The care of younger children (5–11 years) with CFS/ME. A qualitative study comparing families’, teachers’ and clinicians’ perspectives’, 2020, Crawley

Andy

Retired committee member
Title including weird quote, “The child’s got a complete circle around him ”. The care of younger children (5–11 years) with CFS/ME. A qualitative study comparing families’, teachers’ and clinicians’ perspectives’
Society needs to improve the care of children with complex needs. Guidelines recommend integrating care across health and educational settings, however, there is little research on whether this is achieved or how this can be done in practice. Our aim was to address this gap by examining how the care of children (aged 5–11 years) with Chronic Fatigue Syndrome/ Myalgic Encephalomyelitis (CFS/ME) is shared across home, education and health settings, in order to generate recommendations for integrating care.

We undertook semi‐structured interviews with families (22 participants), teachers (11 participants) and healthcare providers (9 participants), analysing the data thematically and comparatively. Our analysis of the data was informed by a socio‐ecological perspective as we sought to understand the complexity of the relationships and systems around the child. The first theme focuses on the child (“individual level”); child‐centred care is seen as essential whilst acknowledging that the child has limited capacity to manage their own care. The second theme presents the distinct roles of parents, teachers and clinicians (“interpersonal and organisational levels”). The third describes how these three levels interact in the management of the child's care, in the context of the health and education systems and policies (“policy levels”). The fourth explores optimal ways to integrate care across home, school and clinical settings.

In conclusion, there is opportunity to support a child with complex health needs by targeting the systems around the child; parents, teachers and clinicians, as well as education and health policy that can enable shared‐care. Involving schools in assessment, communicating diagnosis across settings and using a stepped‐care approach to integrated care may be beneficial. Further work is needed to explore these recommendations, with attention to the policy factors that may act as barriers and enablers.
Open access, https://onlinelibrary.wiley.com/doi/full/10.1111/hsc.13029
 
Society needs to improve the care of children with complex needs
That will only happen when rubbish like the BPS ideology, behavioral manipulation and gaslighting of sick people and charlatans like Crawley get the hell out of the way and this complex problem is finally in the hands of people willing and able to help along with adequate resources and support from institutions.

The problem has opinions about how to solve a different problem that they make impossible to solve by being in the way.
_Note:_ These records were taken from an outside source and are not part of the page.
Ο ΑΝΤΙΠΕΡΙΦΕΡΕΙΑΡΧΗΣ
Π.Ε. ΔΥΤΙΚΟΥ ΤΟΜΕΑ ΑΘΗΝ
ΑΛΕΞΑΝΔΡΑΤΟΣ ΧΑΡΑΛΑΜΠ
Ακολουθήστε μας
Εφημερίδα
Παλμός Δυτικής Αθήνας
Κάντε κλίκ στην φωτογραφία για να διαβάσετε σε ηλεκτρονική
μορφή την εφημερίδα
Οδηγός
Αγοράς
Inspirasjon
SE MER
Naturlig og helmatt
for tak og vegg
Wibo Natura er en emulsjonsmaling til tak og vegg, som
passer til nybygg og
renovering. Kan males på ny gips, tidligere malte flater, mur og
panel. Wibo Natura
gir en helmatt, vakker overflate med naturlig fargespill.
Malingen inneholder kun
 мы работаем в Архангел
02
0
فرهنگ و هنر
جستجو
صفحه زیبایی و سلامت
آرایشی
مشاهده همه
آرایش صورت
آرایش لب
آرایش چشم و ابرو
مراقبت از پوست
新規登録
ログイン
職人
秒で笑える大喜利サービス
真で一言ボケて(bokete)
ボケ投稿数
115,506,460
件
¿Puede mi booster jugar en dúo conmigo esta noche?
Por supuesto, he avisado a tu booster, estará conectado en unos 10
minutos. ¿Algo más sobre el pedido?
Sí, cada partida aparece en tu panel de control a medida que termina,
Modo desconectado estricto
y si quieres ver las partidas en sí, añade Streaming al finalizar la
Go. Away. Interlopers.
 
So this is what passes for novel research these days.

In the UK, the recommended behavioural treatments (Cognitive Behavioural Therapy, Graded Exercise Therapy and activity management) require the young person to actively monitor and regulate their behaviour (e.g. sleep routines, physical activity levels and taking medication as prescribed).
I thought the problem was that patients paid too much attention to these things in the first place?

And isn't monitoring and regulating physical activity levels just pacing?
 
So this is what passes for novel research these days.


I thought the problem was that patients paid too much attention to these things in the first place?

And isn't monitoring and regulating physical activity levels just pacing?
Oh there you go using their contradictory claims against them. How vexatious!
 
It seems Crawley is churning out more and more of this non-quantitative social sciences garbage - the type of stuff you get from humanities academics. You can tell from the title alone with that silly quote.

Yes, there seems to be a change of focus. I think this is quite possibly EC's idea of taking on board the criticism that BPS includes the social and that previously the focus was on the psych aspect mostly.

The bio aspect being covered by the initial infection so that's already covered from the start in their minds.

For me the biggest point however about BPS therapy in general and all of the research, as applied to MUS, is it's claim to be an adjunct therapy for poorly treated conditions even as it seeks to set itself up as the primary treatment leading to what in the past was described as recovery and now improvement that qualifies as significant (although even that level of claim is faltering in their own descriptions)

Yet they persist with the illusion that their treatment (however the efficacy is described) is vital / necessary / useful and above all must continue to be offered (and further researched) because of the benefits which stem entirely from a false premise that can never yield the benefits they claim.

ETA: apologies. I think I went off the specific topic.